Will hatte ihn in Verdacht, etwas angetrunken zu sein, und überlegte eben bei sich, wie er ihn wohl am besten los werden könne, als Raffles sagte:
»Ich bin auch viel im Auslande gewesen, Herr Ladislaw, ich habe die Welt gesehen, pflegte auch ein bischen französisch zu parliren. In Boulogne sah ich Ihren Vater; Sie sehen ihm bei Gott merkwürdig ähnlich – bei Gott! – Mund, Nase, Augen – wie Sie das Haar aus der Stirn gestrichen tragen, ein bischen ausländisch, ganz wie er – die Engländer tragen das nicht so. Aber Ihr Vater war damals sehr krank. Du lieber Gott, durch seine Hände konnte man das Tageslicht durchscheinen sehen. Sie waren damals noch ein kleiner Bursche. Hat er sich wieder erholt?«
»Nein,« erwiderte Will kurz.
»Aber ich habe mich oft gefragt, was wohl aus Ihrer Mutter geworden sein möge. Sie entlief ihren Verwandten als ganz junges Mädchen, – bei Gott, ein stolzes, keckes Mädchen und hübsch dazu! Ich wußte damals wohl, warum sie fortlief,« sagte Raffles, indem er von der Seite nach Will hinüberschielte und dabei mit den Augen blinzelte,
»Sie wissen nichts Unehrenhaftes von ihr, Herr,« fuhr ihn Will ziemlich wild an. Aber Raffles war in diesem Augenblick gegen feine Nüancen in dem Benehmen seines Begleiters nicht empfindlich.
»Durchaus nichts,« erwiderte er, indem er sehr entschieden den Kopf schüttelte. »Sie war nur ein bischen zu ehrenhaft, um Geschmack an ihrer Familie zu finden, weiter war es nichts.« Bei diesen Worten blinzelte Raffles wieder langsam mit den Augen. »Du lieber Gott, ich wußte ja Alles; es war so ein bischen von dem, was man das respectable Diebsgeschäft nennen kann, ein vornehmes Hehlerhaus – keine von den Höhlen und Winkellöchern – Nummer Eins. Famoses Haus, brillante Bezahlung und keine Gefahr. Aber du lieber Himmel! Sara hätte davon gar nichts erfahren, – sie war ja ein feines Dämchen in einer der besten Pensionen, hätte zur Frau eines Lord gepaßt –, wenn nicht Archie Duncan es ihr aus Depit, nur weil sie nichts von ihm wissen wollte, beigebracht hätte. Und so lief sie davon, um mit der ganzen Sache nichts mehr zu thun zu haben. Ich war Reisender für das Geschäft, Herr Ladislaw, als feiner Herr mit hohem Salair. Zuerst machten sie sich nichts daraus, daß sie fortgelaufen war; es waren fromme Leute, Herr Ladislaw, sehr fromm, und sie war auf die Bühne gegangen. Der Sohn lebte damals noch und die Tochter sank im Preise. Halloh! hier sind wir ja beim ›blauen Ochsen‹. Was meinen Sie, Herr Ladislaw, sollen wir einkehren und ein Glas trinken?«
»Nein, ich muß Ihnen guten Abend wünschen,« sagte Will, indem er rasch in eine nach Lowick Gate führende Passage einbog und fast davon lief, um aus Raffles' Bereich zu kommen.

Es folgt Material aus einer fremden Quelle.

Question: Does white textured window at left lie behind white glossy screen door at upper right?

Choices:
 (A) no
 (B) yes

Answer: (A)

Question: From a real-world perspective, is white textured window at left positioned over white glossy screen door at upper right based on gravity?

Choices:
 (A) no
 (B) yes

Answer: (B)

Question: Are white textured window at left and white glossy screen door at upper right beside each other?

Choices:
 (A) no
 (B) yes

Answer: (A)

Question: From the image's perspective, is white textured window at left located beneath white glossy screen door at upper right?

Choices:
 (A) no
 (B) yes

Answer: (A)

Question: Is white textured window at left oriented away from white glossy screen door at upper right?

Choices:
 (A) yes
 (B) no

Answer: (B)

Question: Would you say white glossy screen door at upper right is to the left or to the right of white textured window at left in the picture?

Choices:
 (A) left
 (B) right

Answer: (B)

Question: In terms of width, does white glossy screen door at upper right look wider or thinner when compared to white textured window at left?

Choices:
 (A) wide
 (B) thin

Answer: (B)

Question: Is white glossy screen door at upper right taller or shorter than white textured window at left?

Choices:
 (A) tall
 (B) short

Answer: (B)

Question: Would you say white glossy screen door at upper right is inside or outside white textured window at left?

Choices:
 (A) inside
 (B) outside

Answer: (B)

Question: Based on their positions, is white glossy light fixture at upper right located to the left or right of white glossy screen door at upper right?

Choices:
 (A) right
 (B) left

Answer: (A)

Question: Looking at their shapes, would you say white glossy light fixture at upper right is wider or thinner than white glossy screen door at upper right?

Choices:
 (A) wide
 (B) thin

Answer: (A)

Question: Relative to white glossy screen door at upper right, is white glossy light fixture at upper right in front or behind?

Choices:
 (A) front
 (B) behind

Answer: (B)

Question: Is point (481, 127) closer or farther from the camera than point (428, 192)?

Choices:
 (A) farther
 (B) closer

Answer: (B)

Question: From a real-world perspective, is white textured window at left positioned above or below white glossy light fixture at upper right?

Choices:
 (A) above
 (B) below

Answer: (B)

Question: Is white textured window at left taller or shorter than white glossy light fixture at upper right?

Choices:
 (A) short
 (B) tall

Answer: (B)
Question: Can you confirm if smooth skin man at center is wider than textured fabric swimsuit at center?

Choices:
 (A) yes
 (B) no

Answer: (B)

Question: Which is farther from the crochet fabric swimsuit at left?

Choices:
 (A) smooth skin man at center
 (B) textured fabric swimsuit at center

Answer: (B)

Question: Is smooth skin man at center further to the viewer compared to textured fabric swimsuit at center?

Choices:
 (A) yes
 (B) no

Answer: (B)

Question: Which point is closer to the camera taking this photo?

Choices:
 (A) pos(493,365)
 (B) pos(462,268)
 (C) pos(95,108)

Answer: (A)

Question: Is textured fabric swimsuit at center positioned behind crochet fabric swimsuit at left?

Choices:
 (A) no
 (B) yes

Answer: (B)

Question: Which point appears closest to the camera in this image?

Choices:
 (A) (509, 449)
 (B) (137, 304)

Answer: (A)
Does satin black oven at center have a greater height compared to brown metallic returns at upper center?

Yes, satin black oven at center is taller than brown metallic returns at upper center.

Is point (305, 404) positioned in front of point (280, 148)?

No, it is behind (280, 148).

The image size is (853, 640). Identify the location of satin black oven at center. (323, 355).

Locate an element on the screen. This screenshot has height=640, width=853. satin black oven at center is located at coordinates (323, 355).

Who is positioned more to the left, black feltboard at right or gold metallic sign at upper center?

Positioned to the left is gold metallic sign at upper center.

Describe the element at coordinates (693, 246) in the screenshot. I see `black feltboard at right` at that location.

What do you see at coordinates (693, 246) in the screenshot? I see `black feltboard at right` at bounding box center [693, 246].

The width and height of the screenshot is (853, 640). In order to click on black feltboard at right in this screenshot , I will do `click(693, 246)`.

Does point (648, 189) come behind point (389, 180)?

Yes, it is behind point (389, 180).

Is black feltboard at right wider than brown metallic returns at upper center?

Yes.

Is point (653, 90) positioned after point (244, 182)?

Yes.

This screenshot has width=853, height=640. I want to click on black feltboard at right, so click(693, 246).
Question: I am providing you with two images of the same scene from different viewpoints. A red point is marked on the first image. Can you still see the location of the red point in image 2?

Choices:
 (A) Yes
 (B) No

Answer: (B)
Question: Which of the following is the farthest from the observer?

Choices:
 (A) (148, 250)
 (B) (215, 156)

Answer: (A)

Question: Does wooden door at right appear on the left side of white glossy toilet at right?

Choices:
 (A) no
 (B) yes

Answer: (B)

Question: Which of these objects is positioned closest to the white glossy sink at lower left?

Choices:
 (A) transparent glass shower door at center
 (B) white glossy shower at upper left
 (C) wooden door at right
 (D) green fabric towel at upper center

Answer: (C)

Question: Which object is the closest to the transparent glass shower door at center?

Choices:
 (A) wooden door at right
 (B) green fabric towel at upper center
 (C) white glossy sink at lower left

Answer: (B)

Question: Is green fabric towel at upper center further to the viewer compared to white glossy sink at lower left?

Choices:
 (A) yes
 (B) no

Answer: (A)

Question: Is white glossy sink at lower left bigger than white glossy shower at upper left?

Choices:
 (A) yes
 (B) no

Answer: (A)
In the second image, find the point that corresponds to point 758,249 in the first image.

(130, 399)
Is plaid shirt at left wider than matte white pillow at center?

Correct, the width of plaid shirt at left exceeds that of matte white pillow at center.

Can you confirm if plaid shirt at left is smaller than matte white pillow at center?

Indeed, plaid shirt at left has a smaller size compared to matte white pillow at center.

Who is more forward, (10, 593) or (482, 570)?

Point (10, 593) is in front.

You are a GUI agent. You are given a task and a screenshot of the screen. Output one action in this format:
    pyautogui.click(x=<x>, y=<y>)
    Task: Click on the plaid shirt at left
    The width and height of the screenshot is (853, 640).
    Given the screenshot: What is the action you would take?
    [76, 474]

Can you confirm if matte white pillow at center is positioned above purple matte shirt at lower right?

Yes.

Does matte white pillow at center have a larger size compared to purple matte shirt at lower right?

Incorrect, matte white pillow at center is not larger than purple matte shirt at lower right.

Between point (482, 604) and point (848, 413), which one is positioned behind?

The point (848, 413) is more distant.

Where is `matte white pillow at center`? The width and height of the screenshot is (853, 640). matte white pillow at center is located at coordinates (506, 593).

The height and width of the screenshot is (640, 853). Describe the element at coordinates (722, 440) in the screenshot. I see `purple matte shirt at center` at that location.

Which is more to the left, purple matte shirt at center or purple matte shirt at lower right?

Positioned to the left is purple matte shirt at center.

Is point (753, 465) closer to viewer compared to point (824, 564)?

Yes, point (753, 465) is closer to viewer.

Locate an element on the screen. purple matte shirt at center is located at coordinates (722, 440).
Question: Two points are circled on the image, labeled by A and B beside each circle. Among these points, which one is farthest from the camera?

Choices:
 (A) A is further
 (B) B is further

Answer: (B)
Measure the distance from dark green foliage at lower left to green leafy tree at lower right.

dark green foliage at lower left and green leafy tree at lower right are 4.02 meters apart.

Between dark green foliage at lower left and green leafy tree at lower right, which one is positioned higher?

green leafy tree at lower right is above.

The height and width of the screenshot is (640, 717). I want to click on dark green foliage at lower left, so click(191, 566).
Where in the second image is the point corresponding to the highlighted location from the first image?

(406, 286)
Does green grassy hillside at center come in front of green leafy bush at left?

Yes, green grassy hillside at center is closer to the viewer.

Längere Zeit ging er fern von der Stadt auf der Landstraße nach Lowick und freute sich der bald eintretenden, nur von Sternen erhellten Dunkelheit. Ihm war zu Muth, als wäre er inmitten lauten Hohngeschrei's mit Schmutz beworfen worden. Was die Angabe des Patrons zu bestätigen schien, war, daß seine Mutter ihm niemals hatte sagen wollen, warum sie ihrer Familie entlaufen sei. Nun! war er, Will Ladislaw, darum schlechter, wenn auch das Abscheulichste von jener Familie wahr wäre? Seine Mutter hatte das schwerste Ungemach ertragen, um sich von ihrer Familie loszusagen.
Wenn aber Dorothea's Verwandte diese Geschichte gekannt, wenn die Chettams um dieselbe gewußt hätten, so würden sie ihren Verdacht schön haben coloriren können und eine willkommene Handhabe für ihre Meinung, daß er nicht für Dorothea passe, gefunden haben.
Gleichviel, mochten sie argwöhnen was sie wollten, sie würden finden, daß sie im Unrecht seien. Sie würden bekennen müssen, daß das Blut in seinen Adern so wenig eine niedrige Gesinnung ertrage, wie das ihrige.